Now, one would like to carry out pathway analysis which gives an idea of what specific processes/categories these transcripts are enriched in. Gene ontology (GO) is an oft-used method to assign the differentially expressed genes from a RNA-Seq workflow to a process/category and give context to a set of transcripts.

The mission of the GO consortium is to develop a comprehensive, computational model of biological systems, ranging from the molecular level to the organism level, across the multiplicity of species in the tree of life (reference) The three main categories of GO are Biological Process (BP), Cellular Component (CC) and Molecular Function (MF). To understand more of these sub-categories, please refer to the paper. One tool that provides methods for performing GO analysis of RNA-Seq data while taking length bias into account is goseq. This tool needs 2 files as inputs -

  • A tabular file with the differentially expressed genes from all genes assayed in the RNA-Seq experiment with 2 columns

    1. The Gene IDs (unique within the file), in uppercase letters

    2. A boolean indicating whether the gene is differentially expressed or not (True if differentially expressed or False if not)
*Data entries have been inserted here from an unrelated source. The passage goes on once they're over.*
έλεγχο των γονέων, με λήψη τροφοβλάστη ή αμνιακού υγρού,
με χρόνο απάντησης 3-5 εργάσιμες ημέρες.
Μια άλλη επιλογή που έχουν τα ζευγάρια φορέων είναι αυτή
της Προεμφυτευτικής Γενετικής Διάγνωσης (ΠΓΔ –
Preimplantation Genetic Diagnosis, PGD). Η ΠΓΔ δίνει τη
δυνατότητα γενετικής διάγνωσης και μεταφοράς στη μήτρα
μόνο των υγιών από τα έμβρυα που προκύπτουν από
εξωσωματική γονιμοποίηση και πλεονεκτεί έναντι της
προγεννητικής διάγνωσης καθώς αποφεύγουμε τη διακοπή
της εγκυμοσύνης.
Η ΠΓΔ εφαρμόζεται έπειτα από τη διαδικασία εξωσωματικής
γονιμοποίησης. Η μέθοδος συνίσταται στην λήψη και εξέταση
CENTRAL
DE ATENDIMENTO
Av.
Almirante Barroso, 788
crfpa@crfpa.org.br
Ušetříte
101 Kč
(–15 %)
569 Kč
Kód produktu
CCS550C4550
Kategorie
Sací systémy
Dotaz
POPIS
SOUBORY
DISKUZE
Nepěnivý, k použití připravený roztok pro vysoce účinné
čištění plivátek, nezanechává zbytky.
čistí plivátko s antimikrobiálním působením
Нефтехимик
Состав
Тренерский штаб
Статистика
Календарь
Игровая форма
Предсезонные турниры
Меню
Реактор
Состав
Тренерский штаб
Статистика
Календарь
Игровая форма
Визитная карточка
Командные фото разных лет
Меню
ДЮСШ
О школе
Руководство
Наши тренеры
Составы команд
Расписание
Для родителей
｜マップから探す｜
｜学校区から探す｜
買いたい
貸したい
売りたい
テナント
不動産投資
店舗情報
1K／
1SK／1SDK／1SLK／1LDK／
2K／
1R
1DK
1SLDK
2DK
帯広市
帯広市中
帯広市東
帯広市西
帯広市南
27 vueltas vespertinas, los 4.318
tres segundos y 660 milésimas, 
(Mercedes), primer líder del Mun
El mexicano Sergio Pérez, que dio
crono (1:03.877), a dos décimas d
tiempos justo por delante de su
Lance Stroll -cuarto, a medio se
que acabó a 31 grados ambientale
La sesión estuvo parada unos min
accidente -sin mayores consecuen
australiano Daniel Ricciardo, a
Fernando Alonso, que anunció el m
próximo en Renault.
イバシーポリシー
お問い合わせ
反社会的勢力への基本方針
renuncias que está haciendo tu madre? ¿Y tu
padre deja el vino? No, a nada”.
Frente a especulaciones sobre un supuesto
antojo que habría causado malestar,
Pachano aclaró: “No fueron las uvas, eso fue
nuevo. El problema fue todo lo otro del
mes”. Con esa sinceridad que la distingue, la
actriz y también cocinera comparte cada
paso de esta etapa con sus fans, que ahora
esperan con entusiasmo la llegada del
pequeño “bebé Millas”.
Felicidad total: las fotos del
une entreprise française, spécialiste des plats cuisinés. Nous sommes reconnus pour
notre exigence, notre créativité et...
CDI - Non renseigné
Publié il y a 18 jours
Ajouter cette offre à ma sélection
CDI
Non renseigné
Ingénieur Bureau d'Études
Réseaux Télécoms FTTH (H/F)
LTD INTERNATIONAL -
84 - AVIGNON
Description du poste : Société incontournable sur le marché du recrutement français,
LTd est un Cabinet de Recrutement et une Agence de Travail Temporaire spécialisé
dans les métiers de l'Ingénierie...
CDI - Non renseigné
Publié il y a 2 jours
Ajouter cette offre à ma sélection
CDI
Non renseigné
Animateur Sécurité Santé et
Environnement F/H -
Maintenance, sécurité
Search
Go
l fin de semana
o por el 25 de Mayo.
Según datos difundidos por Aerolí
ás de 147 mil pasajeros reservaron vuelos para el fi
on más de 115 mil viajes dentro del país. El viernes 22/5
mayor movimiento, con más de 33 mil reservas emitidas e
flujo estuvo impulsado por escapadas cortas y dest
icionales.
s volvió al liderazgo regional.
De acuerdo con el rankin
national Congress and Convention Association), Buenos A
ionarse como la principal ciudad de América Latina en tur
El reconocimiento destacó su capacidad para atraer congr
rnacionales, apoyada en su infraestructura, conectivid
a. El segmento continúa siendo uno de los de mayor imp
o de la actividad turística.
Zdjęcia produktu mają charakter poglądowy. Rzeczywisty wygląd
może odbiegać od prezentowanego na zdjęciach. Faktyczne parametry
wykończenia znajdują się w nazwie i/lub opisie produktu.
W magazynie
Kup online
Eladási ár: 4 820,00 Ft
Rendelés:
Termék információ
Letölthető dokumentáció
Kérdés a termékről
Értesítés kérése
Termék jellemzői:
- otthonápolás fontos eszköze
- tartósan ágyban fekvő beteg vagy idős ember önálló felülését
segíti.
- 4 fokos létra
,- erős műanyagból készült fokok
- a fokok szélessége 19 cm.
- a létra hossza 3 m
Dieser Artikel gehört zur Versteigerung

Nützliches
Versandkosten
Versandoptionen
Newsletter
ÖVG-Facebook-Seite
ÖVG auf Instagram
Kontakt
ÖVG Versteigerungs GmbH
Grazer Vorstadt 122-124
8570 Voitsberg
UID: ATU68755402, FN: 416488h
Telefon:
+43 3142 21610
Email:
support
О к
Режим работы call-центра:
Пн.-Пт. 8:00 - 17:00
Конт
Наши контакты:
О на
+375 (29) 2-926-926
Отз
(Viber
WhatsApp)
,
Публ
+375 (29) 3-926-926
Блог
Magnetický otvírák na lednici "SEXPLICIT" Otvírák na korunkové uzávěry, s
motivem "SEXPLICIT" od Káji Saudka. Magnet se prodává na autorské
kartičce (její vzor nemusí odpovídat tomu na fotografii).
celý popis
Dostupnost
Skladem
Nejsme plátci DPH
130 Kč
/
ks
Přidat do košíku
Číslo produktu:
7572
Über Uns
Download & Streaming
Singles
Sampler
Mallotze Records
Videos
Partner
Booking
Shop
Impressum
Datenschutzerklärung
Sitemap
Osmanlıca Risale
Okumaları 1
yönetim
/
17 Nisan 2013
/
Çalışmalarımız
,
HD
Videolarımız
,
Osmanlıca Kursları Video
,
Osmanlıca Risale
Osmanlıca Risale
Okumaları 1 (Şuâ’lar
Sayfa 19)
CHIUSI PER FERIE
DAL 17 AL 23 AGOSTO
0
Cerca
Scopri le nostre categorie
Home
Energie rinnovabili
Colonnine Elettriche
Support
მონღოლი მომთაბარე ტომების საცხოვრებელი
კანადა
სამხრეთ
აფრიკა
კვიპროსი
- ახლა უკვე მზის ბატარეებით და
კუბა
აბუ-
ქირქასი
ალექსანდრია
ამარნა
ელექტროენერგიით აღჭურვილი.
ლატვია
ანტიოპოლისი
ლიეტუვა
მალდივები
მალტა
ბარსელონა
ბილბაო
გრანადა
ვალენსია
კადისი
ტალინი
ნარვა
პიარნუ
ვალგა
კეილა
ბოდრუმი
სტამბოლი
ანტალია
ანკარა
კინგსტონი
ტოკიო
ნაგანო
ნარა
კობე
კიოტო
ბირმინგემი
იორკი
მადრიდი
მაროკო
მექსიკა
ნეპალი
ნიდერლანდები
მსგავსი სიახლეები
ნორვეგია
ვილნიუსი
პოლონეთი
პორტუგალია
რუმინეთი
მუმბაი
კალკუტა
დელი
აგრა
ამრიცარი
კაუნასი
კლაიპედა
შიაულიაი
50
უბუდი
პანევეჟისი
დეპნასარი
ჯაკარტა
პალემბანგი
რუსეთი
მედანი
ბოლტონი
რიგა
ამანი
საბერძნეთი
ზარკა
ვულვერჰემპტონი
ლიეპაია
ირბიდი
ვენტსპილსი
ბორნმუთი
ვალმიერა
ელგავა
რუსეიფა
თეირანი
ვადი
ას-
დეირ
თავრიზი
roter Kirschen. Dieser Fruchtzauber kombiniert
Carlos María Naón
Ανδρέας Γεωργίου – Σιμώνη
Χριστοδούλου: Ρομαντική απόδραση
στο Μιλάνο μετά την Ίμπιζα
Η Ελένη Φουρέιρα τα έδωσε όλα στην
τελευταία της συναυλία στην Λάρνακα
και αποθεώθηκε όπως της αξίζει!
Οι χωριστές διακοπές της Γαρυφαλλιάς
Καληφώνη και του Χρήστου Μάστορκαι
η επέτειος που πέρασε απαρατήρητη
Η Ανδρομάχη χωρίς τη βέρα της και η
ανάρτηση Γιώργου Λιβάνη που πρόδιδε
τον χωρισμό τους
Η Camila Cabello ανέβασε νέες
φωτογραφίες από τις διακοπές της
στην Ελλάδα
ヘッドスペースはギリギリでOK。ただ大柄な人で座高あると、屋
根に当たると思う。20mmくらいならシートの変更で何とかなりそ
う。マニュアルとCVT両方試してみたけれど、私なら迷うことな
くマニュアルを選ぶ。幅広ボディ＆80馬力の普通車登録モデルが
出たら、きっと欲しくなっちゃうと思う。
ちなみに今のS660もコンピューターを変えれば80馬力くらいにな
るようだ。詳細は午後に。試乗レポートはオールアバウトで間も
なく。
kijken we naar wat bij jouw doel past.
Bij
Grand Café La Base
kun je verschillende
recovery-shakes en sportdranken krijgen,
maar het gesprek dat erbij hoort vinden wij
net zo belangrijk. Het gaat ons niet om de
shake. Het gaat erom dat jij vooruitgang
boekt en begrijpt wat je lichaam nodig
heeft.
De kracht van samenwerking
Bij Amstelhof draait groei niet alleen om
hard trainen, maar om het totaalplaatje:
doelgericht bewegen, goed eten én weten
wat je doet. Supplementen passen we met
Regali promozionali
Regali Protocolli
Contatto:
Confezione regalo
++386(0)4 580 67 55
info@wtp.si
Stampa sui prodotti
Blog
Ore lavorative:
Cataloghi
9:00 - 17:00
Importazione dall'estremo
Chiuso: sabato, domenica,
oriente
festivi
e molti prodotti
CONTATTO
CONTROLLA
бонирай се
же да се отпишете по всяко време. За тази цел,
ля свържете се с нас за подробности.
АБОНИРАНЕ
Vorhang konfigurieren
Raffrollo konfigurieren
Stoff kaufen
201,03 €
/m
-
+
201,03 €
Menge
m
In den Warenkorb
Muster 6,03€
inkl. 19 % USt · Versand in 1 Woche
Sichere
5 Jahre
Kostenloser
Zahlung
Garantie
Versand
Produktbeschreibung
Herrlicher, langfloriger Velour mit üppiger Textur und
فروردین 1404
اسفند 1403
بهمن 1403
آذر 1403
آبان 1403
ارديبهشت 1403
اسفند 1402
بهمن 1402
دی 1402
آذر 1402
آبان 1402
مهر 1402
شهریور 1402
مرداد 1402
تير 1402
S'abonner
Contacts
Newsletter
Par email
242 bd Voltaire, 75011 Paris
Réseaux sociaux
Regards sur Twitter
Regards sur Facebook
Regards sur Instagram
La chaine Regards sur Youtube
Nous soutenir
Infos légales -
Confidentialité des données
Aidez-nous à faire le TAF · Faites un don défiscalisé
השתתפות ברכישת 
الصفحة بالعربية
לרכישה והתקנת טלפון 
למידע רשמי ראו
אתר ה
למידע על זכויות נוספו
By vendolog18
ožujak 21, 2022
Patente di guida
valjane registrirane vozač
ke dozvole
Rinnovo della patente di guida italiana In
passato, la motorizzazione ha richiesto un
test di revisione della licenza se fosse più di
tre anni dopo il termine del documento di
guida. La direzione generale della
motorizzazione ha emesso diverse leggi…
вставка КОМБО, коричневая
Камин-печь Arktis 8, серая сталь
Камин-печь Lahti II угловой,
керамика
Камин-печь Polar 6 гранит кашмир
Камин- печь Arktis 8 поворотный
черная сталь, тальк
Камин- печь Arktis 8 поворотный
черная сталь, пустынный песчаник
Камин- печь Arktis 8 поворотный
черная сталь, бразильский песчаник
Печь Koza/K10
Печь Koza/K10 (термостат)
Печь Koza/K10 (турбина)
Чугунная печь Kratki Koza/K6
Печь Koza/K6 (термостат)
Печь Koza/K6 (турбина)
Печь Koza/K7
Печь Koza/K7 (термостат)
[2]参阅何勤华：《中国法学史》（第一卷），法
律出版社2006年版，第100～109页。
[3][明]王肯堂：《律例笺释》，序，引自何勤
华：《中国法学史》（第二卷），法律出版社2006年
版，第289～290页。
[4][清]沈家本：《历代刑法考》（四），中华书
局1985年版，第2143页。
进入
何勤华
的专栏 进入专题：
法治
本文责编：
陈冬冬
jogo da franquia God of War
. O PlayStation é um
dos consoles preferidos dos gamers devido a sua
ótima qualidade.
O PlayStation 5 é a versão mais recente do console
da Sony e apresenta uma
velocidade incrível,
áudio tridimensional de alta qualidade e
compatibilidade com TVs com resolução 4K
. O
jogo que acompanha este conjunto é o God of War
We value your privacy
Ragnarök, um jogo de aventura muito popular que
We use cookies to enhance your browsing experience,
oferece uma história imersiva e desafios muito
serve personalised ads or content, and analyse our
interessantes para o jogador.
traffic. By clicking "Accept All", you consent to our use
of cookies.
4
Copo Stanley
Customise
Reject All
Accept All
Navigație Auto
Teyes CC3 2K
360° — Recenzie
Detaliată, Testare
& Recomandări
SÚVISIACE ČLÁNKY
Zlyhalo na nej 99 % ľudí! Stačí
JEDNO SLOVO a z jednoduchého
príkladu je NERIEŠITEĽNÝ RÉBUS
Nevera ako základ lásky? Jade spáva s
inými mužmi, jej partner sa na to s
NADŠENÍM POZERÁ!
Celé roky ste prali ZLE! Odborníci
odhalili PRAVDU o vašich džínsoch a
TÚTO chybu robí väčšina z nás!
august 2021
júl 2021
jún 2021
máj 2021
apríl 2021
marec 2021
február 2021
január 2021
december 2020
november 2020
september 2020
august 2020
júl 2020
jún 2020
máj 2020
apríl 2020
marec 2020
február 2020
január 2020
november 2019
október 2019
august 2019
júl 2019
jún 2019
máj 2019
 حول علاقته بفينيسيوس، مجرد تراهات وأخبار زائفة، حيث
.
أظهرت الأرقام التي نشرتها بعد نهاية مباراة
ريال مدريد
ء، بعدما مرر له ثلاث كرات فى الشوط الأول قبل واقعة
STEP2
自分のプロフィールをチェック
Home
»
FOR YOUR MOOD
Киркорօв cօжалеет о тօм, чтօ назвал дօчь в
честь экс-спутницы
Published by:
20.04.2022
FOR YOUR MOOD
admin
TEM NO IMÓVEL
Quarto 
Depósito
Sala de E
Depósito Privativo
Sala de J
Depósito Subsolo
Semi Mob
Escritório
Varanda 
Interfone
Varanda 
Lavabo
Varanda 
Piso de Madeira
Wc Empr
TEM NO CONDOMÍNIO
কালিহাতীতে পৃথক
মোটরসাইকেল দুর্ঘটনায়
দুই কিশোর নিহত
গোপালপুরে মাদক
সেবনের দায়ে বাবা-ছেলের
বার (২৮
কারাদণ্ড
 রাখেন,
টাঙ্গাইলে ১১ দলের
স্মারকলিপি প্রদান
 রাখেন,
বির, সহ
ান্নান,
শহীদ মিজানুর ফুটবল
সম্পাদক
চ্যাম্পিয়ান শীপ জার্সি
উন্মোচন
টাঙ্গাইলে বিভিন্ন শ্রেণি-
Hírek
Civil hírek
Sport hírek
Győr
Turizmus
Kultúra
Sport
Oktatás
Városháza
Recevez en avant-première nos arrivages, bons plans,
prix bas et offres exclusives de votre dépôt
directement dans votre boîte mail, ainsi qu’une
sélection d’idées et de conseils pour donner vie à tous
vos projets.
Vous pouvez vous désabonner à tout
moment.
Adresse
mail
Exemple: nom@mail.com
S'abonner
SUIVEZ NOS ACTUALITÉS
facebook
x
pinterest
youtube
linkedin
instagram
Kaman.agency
  • A file with information about the length of a gene to correct for potential length bias in differentially expressed genes

Kyoto Encyclopedia of Genes and Genomes (KEGG) pathway database is a collection of pathway maps representing current knowledge of molecular interaction, recation and relation networks. A map can integrate many entities including genes, proteins, RNAs, chemical compounds, glycans, and chemical reactions, as well as disease genes and drug targets. Along with GO categories, including in KEGG pathway information enriches the understanding of what pathways the genes belong to.